De Sofia à Bruxelles: le grand retour côté ouest! Sur la voix des Balkans #21
Athina a fait un long voyage pour arriver jusqu’à Bruxelles: 3 jours exactement. De Sofia en passant par Ljubljana puis Munich, elle restera le nez collé contre la vitre du bus pendant des heures et des heures. C’est quand qu’on arrive?
Ne me quitte pas…
Sofia, j’y reviens encore, et cette fois c’est la dernière. Si tu te souviens bien, j’y avais déposé une bonne partie de mes affaires dans le salon de l’hostel. Après un voyage sans embûches, j’arrive assez tôt, vers 13h, dans la petite rue toujours en travaux. Alex m’attend de pied ferme: je l’avais prévenu par messages – en russe – pour être sûre qu’il y aurait quelqu’un pour assurer l’ouverture de la porte. En règle générale, elle reste toujours fermée à clé même la journée. Il me fait un grand sourire après avoir ouvert le loquet. Me revoilà!
J’ai encore quelques heures devant moi pour préparer mon baluchon. Mais avant, la première chose: il me faut un bon plat de pâtes-tomates-oignons d’urgence! Je suis partie de Thessaloniki ce matin le ventre vide. Hop, hop, hop! je me mets en cuisine. À table! C’est toujours un plaisir de retrouver toute la famille d’Alex qui vaque à ses occupations. De mon côté, je m’active dans tous les sens: c’est le jour J du grand départ! Je défais, refais encore et encore mes bagages, j’offre des petits cadeaux à la maman d’Alex et mon Cd à Alex et je grignote un épis de maïs tout chaud avec du sel fin. Voilà, ça y est, je suis prête!

▶ [Données brutes]
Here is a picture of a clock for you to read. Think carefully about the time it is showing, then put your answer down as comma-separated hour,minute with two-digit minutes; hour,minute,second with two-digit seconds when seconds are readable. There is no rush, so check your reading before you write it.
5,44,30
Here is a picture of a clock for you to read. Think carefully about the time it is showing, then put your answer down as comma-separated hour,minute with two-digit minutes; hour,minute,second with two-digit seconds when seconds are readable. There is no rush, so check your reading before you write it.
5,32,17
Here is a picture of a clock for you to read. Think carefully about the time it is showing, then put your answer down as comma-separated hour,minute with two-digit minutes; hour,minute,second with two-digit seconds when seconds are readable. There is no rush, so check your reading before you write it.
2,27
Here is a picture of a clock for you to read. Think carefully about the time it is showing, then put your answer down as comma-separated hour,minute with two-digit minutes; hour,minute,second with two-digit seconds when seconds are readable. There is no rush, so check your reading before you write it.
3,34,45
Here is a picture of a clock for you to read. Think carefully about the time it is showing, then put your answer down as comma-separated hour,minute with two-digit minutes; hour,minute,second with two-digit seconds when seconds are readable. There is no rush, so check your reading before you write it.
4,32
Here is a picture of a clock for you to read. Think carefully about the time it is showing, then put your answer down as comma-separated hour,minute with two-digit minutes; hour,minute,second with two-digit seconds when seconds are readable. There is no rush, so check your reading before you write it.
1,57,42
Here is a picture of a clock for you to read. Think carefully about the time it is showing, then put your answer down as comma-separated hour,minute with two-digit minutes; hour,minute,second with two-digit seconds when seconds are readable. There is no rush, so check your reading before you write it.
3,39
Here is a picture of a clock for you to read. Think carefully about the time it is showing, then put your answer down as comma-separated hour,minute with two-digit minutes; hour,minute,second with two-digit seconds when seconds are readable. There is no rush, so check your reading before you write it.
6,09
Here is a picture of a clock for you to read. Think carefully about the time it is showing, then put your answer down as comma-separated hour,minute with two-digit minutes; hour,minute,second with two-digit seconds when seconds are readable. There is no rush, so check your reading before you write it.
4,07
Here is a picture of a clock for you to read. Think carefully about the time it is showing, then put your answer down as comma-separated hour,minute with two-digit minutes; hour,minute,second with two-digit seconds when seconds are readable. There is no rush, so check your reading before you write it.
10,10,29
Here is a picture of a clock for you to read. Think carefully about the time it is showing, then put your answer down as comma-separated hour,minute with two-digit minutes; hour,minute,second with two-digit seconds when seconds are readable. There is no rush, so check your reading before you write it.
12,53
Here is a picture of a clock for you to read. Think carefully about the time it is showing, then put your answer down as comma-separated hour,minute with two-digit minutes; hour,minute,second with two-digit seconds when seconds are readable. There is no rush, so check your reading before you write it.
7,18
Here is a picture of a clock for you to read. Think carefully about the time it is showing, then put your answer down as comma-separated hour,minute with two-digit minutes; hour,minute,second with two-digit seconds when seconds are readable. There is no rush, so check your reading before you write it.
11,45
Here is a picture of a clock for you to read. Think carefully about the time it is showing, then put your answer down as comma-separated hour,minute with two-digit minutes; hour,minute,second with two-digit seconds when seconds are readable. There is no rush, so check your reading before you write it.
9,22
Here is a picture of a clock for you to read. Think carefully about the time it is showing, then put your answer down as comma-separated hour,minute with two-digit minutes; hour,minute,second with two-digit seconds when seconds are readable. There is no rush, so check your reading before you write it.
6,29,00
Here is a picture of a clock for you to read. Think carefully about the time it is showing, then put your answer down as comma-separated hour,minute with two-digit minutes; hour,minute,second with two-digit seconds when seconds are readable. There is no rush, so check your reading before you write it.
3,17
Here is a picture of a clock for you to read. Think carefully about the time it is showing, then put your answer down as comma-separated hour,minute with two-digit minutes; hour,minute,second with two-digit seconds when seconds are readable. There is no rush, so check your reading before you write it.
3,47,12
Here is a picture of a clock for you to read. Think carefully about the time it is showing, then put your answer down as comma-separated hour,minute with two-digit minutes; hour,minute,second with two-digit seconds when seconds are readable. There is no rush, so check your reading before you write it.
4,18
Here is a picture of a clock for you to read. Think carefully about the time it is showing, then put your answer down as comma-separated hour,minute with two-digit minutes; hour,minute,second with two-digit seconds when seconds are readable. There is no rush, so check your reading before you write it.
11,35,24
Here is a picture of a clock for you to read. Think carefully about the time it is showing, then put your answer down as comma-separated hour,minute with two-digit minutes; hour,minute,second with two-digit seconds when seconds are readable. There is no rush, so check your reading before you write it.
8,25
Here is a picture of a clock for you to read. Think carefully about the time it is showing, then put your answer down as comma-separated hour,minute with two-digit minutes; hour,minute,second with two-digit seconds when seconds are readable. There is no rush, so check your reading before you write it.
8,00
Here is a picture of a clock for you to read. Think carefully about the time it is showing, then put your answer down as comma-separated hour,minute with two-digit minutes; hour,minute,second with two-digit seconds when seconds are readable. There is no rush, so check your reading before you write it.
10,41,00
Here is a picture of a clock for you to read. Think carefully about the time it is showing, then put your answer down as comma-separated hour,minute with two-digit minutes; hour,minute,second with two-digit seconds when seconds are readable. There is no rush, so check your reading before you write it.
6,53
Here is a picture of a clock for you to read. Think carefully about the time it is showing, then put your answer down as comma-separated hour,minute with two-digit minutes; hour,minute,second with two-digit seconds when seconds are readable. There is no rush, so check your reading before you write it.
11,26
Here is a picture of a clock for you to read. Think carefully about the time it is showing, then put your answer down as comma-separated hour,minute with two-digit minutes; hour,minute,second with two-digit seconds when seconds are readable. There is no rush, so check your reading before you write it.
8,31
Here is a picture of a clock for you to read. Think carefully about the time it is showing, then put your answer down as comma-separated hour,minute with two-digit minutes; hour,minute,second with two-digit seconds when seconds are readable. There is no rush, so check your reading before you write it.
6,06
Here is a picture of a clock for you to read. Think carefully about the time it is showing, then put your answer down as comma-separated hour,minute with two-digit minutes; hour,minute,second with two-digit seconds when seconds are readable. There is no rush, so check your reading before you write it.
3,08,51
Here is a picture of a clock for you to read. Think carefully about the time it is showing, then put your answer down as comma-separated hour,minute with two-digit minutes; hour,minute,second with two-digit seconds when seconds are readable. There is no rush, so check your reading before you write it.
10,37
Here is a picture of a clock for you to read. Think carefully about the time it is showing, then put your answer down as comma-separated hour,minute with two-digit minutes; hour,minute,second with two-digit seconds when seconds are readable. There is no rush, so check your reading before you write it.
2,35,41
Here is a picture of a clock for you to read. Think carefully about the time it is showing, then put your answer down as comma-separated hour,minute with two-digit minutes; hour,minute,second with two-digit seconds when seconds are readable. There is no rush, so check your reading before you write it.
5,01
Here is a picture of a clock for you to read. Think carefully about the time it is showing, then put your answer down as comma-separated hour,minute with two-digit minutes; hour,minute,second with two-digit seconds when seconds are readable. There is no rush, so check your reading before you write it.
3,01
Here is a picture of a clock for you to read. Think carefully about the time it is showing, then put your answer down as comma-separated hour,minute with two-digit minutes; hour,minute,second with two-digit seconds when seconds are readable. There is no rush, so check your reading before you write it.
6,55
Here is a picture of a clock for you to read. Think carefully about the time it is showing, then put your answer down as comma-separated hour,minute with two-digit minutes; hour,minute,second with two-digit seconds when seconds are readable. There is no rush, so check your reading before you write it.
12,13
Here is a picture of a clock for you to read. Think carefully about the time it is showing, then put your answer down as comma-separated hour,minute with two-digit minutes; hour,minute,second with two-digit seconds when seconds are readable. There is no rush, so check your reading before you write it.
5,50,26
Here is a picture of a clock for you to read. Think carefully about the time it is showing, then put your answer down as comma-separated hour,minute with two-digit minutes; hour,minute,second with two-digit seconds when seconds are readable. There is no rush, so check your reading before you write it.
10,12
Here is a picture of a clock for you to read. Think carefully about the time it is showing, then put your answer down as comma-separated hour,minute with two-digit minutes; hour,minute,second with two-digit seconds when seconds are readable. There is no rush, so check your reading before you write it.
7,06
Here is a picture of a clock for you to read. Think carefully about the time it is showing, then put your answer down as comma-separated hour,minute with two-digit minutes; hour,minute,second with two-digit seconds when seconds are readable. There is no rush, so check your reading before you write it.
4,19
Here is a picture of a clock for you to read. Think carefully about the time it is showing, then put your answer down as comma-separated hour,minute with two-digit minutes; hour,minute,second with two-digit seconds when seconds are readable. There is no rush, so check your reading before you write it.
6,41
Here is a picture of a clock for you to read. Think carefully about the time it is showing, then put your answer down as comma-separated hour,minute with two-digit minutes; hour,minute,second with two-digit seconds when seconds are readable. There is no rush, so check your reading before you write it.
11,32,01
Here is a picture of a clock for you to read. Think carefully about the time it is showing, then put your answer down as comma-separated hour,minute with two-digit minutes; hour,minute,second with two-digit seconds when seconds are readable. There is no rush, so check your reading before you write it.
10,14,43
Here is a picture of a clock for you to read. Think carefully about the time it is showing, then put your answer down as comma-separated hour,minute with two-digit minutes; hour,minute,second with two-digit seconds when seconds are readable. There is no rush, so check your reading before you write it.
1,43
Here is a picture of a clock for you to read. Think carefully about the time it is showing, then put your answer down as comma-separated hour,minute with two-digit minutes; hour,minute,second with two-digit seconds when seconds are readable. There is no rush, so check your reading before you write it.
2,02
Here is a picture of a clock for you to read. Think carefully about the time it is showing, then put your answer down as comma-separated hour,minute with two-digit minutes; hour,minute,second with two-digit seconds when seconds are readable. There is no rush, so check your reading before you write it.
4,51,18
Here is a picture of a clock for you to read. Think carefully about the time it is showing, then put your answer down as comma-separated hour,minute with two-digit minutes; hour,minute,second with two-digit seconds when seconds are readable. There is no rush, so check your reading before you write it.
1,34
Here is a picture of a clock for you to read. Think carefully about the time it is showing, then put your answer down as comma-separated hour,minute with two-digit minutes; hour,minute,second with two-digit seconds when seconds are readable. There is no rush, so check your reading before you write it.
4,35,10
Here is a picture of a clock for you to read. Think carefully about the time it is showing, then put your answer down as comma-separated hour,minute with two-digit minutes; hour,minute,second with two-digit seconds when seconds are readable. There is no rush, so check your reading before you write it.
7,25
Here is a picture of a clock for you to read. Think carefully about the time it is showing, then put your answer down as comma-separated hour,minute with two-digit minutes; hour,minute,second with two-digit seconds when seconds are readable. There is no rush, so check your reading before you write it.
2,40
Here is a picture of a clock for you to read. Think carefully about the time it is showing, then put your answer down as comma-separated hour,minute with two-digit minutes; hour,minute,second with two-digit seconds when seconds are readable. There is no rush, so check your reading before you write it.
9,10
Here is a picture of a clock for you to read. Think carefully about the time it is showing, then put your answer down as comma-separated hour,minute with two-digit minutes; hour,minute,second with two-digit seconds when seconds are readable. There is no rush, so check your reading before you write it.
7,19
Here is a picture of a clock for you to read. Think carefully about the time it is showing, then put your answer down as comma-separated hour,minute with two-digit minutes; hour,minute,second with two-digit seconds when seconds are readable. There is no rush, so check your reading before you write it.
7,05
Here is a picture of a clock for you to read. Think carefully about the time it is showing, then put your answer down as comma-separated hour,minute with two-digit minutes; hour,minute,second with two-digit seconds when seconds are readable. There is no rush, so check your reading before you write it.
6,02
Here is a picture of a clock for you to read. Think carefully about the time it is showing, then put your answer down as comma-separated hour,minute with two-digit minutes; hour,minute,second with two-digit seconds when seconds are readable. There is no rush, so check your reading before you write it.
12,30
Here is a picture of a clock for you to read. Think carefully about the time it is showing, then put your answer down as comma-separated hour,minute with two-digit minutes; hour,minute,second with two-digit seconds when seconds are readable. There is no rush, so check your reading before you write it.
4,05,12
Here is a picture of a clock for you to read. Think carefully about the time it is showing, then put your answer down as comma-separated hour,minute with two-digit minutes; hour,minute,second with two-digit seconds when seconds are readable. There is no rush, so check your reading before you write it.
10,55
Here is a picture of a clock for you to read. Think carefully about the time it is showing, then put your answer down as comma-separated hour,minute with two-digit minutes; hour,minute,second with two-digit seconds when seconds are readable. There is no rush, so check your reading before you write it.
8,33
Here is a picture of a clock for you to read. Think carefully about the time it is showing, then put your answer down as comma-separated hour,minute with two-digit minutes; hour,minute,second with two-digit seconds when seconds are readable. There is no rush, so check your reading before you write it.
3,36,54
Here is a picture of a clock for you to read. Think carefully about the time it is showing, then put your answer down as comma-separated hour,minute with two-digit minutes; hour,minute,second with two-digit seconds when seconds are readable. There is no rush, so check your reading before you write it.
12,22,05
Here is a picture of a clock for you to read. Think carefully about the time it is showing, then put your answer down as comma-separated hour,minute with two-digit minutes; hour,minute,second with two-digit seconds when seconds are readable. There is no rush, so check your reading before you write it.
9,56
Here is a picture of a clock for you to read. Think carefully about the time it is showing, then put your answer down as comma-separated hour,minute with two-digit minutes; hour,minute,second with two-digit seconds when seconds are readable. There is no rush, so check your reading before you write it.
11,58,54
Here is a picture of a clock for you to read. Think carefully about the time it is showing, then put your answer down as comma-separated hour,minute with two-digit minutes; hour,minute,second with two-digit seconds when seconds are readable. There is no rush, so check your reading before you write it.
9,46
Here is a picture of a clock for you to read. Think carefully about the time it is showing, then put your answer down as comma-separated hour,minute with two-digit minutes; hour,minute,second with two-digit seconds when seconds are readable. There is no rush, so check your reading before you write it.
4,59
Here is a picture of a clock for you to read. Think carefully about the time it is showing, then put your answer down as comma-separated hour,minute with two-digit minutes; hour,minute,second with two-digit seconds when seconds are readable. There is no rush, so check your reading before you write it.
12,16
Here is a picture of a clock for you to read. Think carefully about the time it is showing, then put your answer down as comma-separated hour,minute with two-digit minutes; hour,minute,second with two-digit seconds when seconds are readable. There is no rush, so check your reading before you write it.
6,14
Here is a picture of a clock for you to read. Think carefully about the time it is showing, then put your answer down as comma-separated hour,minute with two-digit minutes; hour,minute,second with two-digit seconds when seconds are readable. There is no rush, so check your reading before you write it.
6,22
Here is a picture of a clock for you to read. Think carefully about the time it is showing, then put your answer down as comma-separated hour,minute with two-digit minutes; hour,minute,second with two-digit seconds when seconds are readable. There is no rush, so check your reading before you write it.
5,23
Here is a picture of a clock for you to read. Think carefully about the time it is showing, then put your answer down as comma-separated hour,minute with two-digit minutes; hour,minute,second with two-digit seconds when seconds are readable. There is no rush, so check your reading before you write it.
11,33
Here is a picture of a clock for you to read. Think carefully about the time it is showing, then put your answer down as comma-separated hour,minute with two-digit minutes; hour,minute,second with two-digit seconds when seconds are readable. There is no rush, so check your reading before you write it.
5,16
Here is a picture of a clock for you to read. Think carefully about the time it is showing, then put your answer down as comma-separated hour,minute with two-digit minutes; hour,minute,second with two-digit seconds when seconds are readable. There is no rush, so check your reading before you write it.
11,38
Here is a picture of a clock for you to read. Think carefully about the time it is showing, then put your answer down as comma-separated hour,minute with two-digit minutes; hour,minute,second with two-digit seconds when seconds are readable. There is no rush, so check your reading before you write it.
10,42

▶ [Énoncé 1]
Recopiez le passage du récit de voyage qui commence à « De Sofia à Bruxelles: le » et se termine à « loquet. Me revoilà! ».
▶ [Énoncé 2]
Reprenez, s'il vous plaît, le récit du retour de Sofia à Bruxelles là où il s'arrête.

▶ [Résultat 1]
De Sofia à Bruxelles: le grand retour côté ouest! Sur la voix des Balkans #21
Athina a fait un long voyage pour arriver jusqu’à Bruxelles: 3 jours exactement. De Sofia en passant par Ljubljana puis Munich, elle restera le nez collé contre la vitre du bus pendant des heures et des heures. C’est quand qu’on arrive?
Ne me quitte pas…
Sofia, j’y reviens encore, et cette fois c’est la dernière. Si tu te souviens bien, j’y avais déposé une bonne partie de mes affaires dans le salon de l’hostel. Après un voyage sans embûches, j’arrive assez tôt, vers 13h, dans la petite rue toujours en travaux. Alex m’attend de pied ferme: je l’avais prévenu par messages – en russe – pour être sûre qu’il y aurait quelqu’un pour assurer l’ouverture de la porte. En règle générale, elle reste toujours fermée à clé même la journée. Il me fait un grand sourire après avoir ouvert le loquet. Me revoilà!

▶ [Résultat 2]
Et maintenant je fais comment pour aller à la gare? J’ai plus un seul lev sur moi.
J’ai tout dépensé dans le dernier ticket de métro. Bon, mon sac pèse 18 kilos. Sans compter la petite valise qui doit bien faire 12 kilos et la tente tipi avec mes trois paires de chaussures. Les autres – celles de randonnée de Velina – je les garde aux pieds: elle me les a offertes! Bien que je n’ai pas fait de randonnée du tout, je suis équipée comme une pro!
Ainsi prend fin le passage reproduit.